__ASSIGNED TASK__: Starting with the line containing "What are all" and going on through the line containing "precision_macro, recall_macro, f1_macro", rewrite those lines from the records below as a Markdown table with the columns Row and Line, leaving out blank lines.

__EXERCISE DATA__:
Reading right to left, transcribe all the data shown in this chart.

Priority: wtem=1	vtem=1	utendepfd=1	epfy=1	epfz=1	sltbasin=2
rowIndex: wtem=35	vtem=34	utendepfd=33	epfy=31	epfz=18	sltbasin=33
==
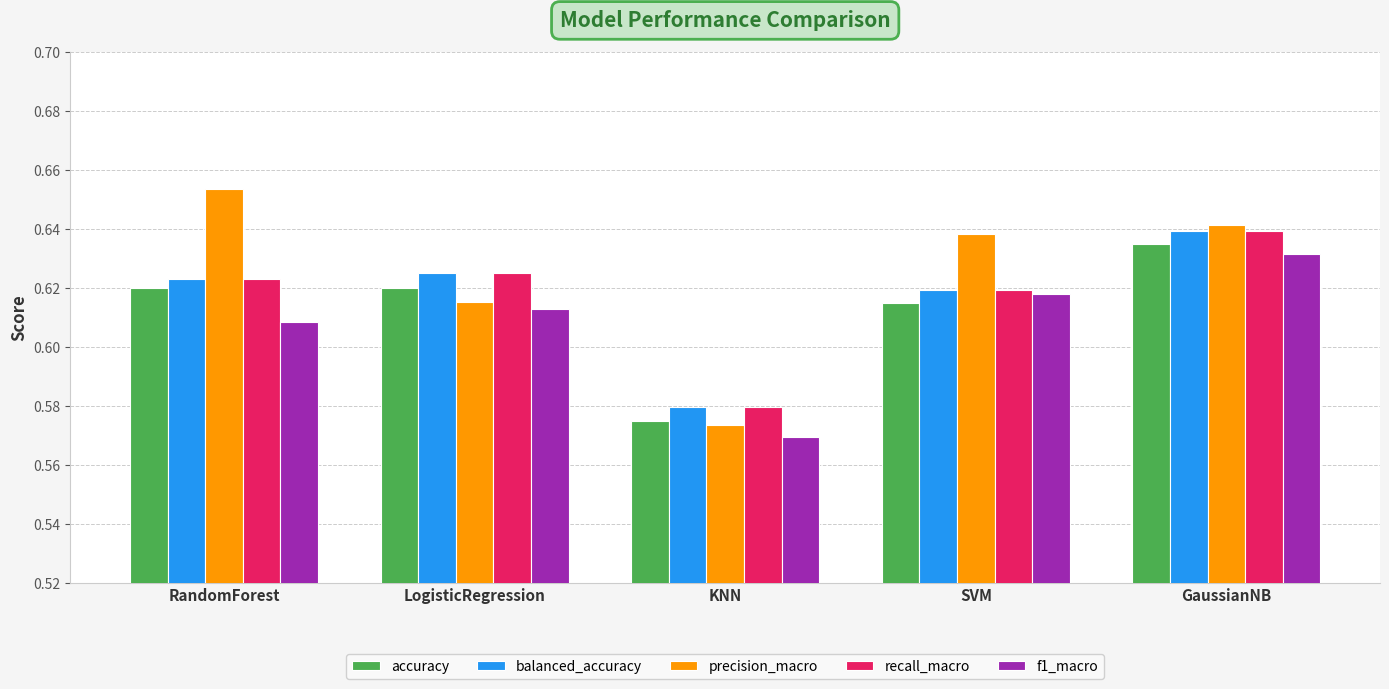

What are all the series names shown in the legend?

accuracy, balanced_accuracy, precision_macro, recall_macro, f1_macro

__TASK SOLUTION__:
| Row | Line |
|---|---|
| 1 | What are all the series names shown in the legend? |
| 2 | accuracy, balanced_accuracy, precision_macro, recall_macro, f1_macro |